Scalability constraints are not expected to be binding under foreseeable strategy sizes.
Sustainability
Score: 1/10 (Low)
- Yield is derived solely from Ethereum staking rewards, not from liquidity mining emissions or short-lived incentive programmes.
- As long as Ethereum PoS remains active and validators earn rewards, the yield source is structurally sustainable, although its level will fluctuate with network conditions (e.g. total ETH staked, fee levels, MEV).
The economic model is therefore considered highly sustainable, with variability coming from the protocol (Ethereum) rather than external incentives.
Yield Risk
Score: 3/10 (Low-Moderate)
- Yield depends on:
- Overall ETH staking participation;
- On-chain transaction activity and priority fees;
- MEV conditions;
- Validator performance and slashing/penalty events.
There is no guaranteed minimum return, APY can move both higher and lower, particularly around major network or market events.
Volatility of APY is expected to be moderate but persistent over time.
Slashing Risk
Score: 3/10 (Low-Moderate)
Slashing is a protocol-level penalty applied to Ethereum validators for downtime or incorrect behaviour. While individual events are typically small, a correlated slashing event across several operators would result in losses to stETH holders.

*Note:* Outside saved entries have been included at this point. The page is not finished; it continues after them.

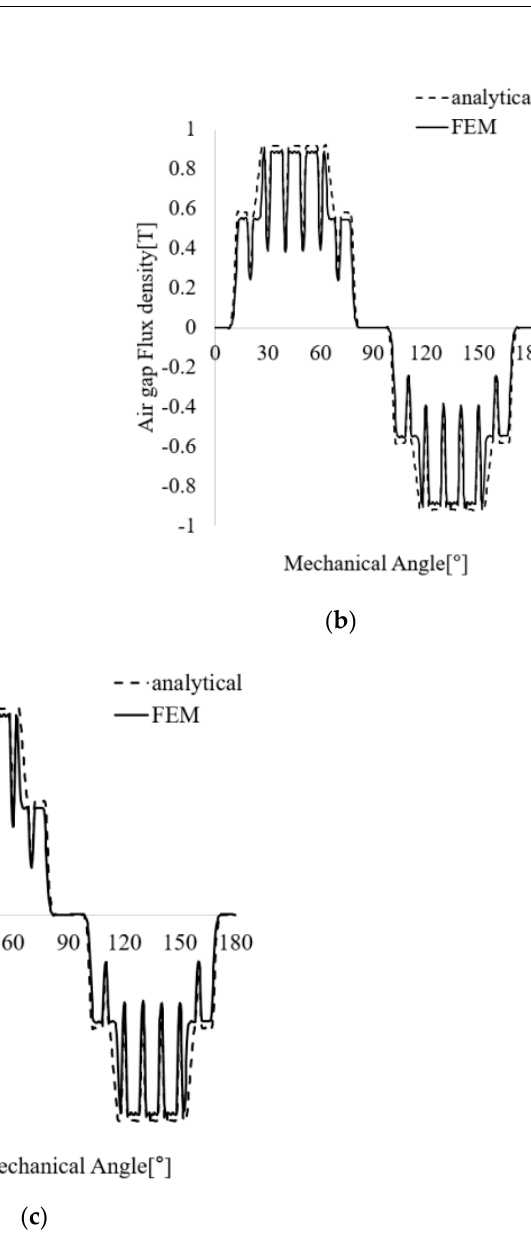
Figure 17. Comparison of flux density distribution when there is a slot for each two-layer shape derived through the HMEC and FEM: ( a ) DB, ( b ) DV, and ( c ) delta.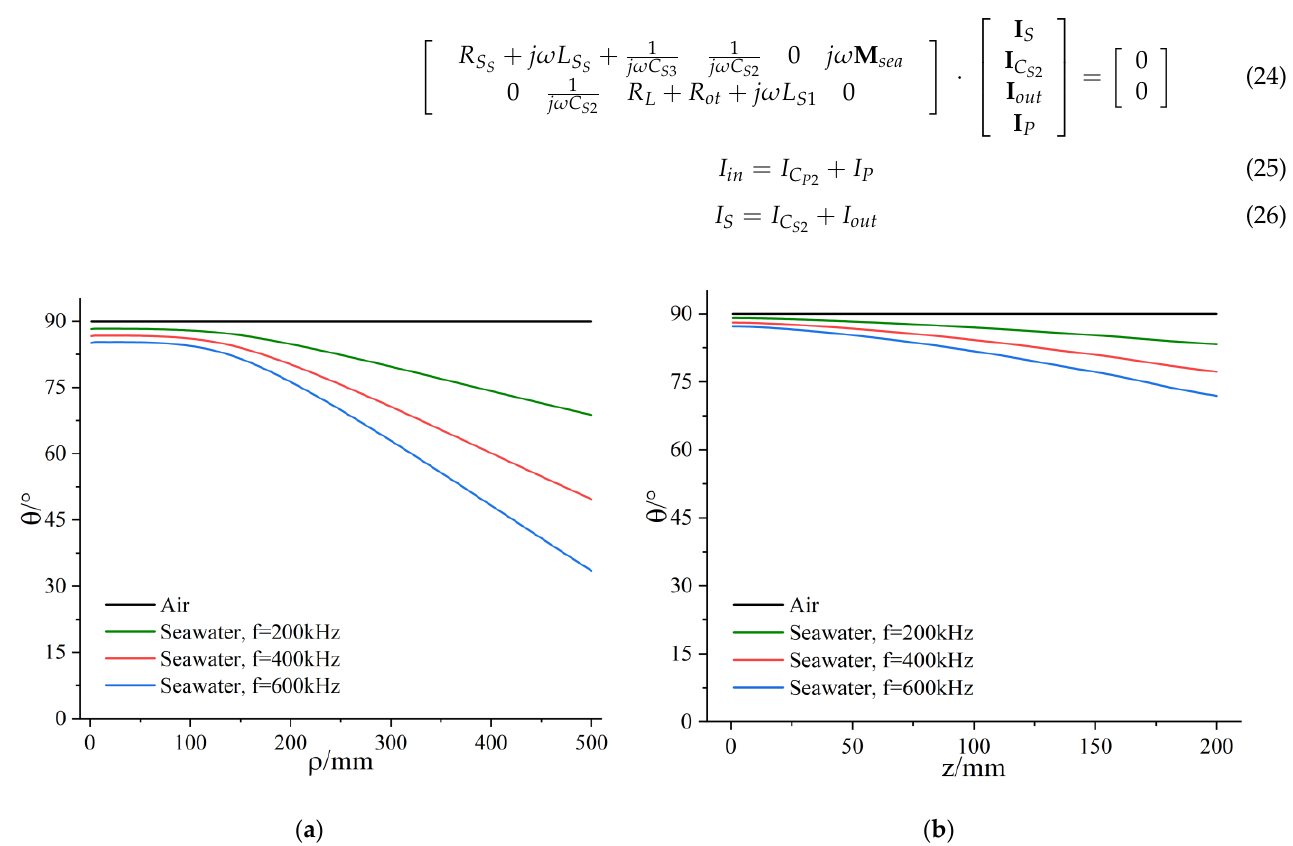
Figure 8. Phase of electric field intensity generated by planar coil in the ( a ) radial direction ( b ) axial direction.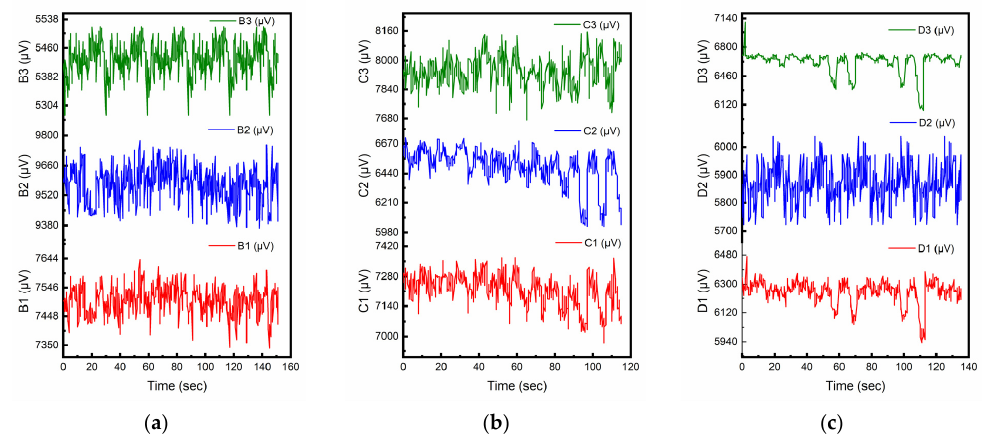
Figure 4. Piezoelectric responses for direct mixing method with different W/C ratios. ( a ) W/C = 0.6 (Cement:Sand = 1:2). ( b ) W/C = 0.5 (Cement:Sand = 1:2). ( c ) W/C = 0.4 (Cement:Sand = 1:2).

Lido mitigates this through a diversified set of professional node operators, multiple client implementations, and continuous monitoring. Slashing events to date have been minimal, but fat-tail risk remains inherent to ETH Proof-of-Stake.
Peg Risk
Score: 4/10 (Moderate)
- stETH is designed to track the economic value of staked ETH plus rewards, not a strict 1:1 instant cash-redeemable claim at all times.
- In normal markets, stETH usually trades very close to ETH, but temporary discounts have occurred when secondary-market liquidity was stressed or exit queues were uncertain.
Peg risk is considered limited but can be relevant in the short term during systemic DeFi stress.
3. Conclusions
This strategy provides direct exposure to ETH staking via Lido, the leading liquid-staking protocol on Ethereum. It is structurally simple, generates “real yield” from Ethereum Proof-of-Stake rewards, and relies on a battle-tested, widely integrated protocol.
The main residual risks are on-chain and structural: smart contract and governance risk at Lido level, liquidity risk driven by the Ethereum validator exit queue (which can extend to several weeks in periods of stress), and staking-related risks such as slashing and temporary stETH/ETH peg deviations.
Overall, the risk profile is assessed as Low, suitable for investors who already understand ETH staking mechanics, accept on-chain smart contract and liquidity risks, and are comfortable with variable APY and potentially extended exit times in return for a moderate, sustainable yield on ETH.
Indicative Overall Risk Rating: Low.